#ERcamp13 at George Washington University

“The law of two feet” by Deb Schultz

This is going to be long and not my usual style of conference notetaking. Because this was an unconference, there really wasn’t much in the way of prepared presentations, except for the lightening talks in the morning. What follows below the jump is what I captured from the conversations, often simply questions posed that were left open for anyone to answer, or at least consider.

Some of the good aspects of the unconference style was the free-form nature of the discussions. We generally stayed on topic, but even when we didn’t, it was about a relevant or important thing that lead to the tangents, so there were still plenty of things to take away.
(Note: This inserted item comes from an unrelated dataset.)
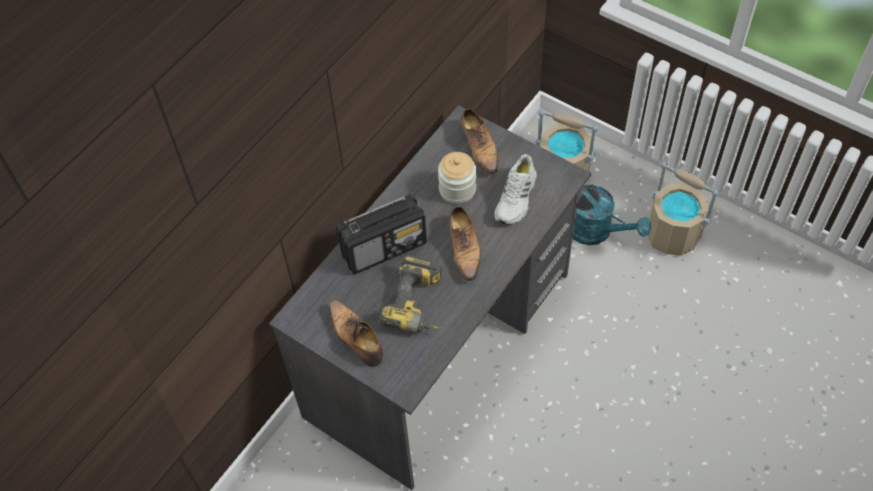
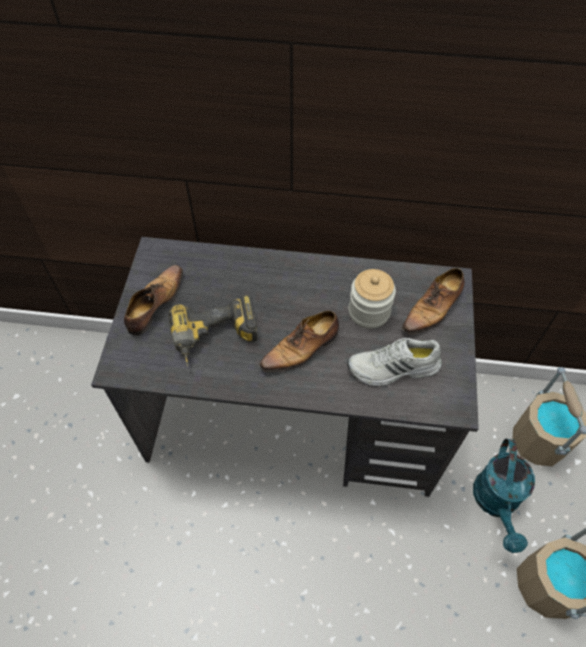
camera: 60 degrees right, 0 degrees up
radio [336,194,427,274] -> none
However, this format also requires someone present who is prepared to seed the conversation if it lulls or dies and no one steps in to start a new topic.
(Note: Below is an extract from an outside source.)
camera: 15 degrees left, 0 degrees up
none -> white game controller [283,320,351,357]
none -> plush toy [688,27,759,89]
Also, if a session is designed to be a conversation around a topic, it will fall flat if it becomes all about one person or the quirks of their own institution. I had to work pretty hard on that one during the session I led, particularly when it seemed that the problem I was hoping to discuss wasn’t an issue for several of the folks present because of how they handle the workflow.

Some of the best conversations I had were during the gathering/breakfast time as well as lunch, lending even more to the unconference ethos of learning from each other as peers.

Anyway, here are my notes.

Continue reading “#ERcamp13 at George Washington University”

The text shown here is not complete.